● **TESTO FORNITO**
□ □ □ □ □ □ □
RECENSIONE FILM a cura di Cinematografo.it

<i>Post Mortem</i>

27 ottobre 2010

Post Mortem

Larraìn riduce il cupio dissolvi della storia cilena a operazione chirurgica. E alla fine inabissa tutto: paese, memoria e cinema

La grande intuizione di Post Mortem è la scelta dell'obitorio come location. E il merito di Pablo Larraìn (Tony Manero) la capacità di farne esplodere le metafore, elevandolo a luogo simbolico in cui il corpo dissezionato dei cadaveri è l'anatomia di un paese, il Cile, alla vigilia del golpe militare del '73. Larraìn utilizza la cinepresa come un bisturi, scava nei recessi della nazione, scruta dentro le sue viscere. Vi trova una realtà indecifrabile, impossibile da ricomporre: la continua variazione dei piani e degli angoli di ripresa finisce per dissolvere rapporti e geometrie dello spazio. E il tempo è sospeso, smarrito. L'indecisione del punto di vista è il corollario formale di una realtà divenuta opaca, irriconoscibile.L'ottuso enigma della materia - finestre, porte, suppellettili - sfonda il primo piano. Cosa tra le cose è anche Mario - Larraìn ritrova il bravissimo Alfredo Castro, già protagonista di Tony Manero - dattilografo incaricato di battere a macchina le relazioni autoptiche realizzate dai medici forensi. Tra i cadaveri, è un morto vivente anche lui. Una nullità che gli altri quasi non vedono. Larraìn invece non lo perde di vista un attimo, senza per questo svelarne l'enigma, trovarne un briciolo di profondità. Tutto è superficie in lui.Uomo senza qualità, cercherà riscossa prima nell'amore di una donna, Nancy, poi nell'incarico che i militari gli affidano: trascrivere con gelida applicazione l'avvenuto decesso dei nemici della nazione. Il cupio dissolvi della storia si riduce così a un'operazione chirurgica. Post Mortem è un pamphlet politico camuffato da saggio esistenzialista. Un passaggio allucinante dall'abisso del soggetto al vuoto di stato: il cerchio si chiude, letteralmente, quando i medici finiscono di ricucire il cadavere di Allende, e la verità sparisce dentro il fantoccio ricomposto di un paese ammazzato. Nell'estenuante finale l'immagine - il cinema - sprofonda sotto una montagna di cose. Ammassata, occlusa e sepolta nello schermo nero della memoria.
□ □ □ □ □ □ □
● **VOCI FORNITE**
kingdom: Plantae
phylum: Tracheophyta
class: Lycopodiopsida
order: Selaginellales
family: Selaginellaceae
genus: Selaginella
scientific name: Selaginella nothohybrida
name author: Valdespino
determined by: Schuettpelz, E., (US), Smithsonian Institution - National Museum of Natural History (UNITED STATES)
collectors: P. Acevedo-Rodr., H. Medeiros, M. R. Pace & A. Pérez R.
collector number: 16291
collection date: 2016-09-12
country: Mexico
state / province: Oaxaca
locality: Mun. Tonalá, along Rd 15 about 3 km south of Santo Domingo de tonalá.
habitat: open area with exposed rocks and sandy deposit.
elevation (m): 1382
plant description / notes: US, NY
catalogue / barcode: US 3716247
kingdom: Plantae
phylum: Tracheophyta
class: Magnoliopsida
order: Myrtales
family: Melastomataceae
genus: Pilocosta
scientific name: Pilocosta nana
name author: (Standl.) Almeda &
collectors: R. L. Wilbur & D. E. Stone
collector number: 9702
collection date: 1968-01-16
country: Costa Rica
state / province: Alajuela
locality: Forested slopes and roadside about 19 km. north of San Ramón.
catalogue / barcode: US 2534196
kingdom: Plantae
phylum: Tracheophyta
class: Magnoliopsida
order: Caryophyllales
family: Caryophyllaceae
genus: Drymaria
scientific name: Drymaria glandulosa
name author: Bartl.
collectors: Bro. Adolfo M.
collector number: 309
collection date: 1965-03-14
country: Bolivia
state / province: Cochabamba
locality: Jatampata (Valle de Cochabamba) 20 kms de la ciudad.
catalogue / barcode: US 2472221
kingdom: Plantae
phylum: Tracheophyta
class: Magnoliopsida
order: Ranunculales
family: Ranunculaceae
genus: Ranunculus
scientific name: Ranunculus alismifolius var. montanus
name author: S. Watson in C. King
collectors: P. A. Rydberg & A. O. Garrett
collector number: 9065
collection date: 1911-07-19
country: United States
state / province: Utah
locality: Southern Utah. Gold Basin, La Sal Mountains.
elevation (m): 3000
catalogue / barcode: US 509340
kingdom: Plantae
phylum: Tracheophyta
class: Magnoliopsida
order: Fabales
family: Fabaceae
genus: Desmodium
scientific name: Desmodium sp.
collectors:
□ □ □ □ □ □ □
● **CONSEGNA A**
Elenca gli oggetti che la recensione indica come esempi dell'«ottuso enigma della materia».
● **CONSEGNA B**
Traduci in inglese questa frase della recensione: «Larraìn utilizza la cinepresa come un bisturi, scava nei recessi della nazione, scruta dentro le sue viscere.»

● **RISPOSTA SCRITTA A**
finestre, porte, suppellettili

● **RISPOSTA SCRITTA B**
Larraìn uses the camera like a scalpel, digs into the recesses of the nation, peers into its bowels.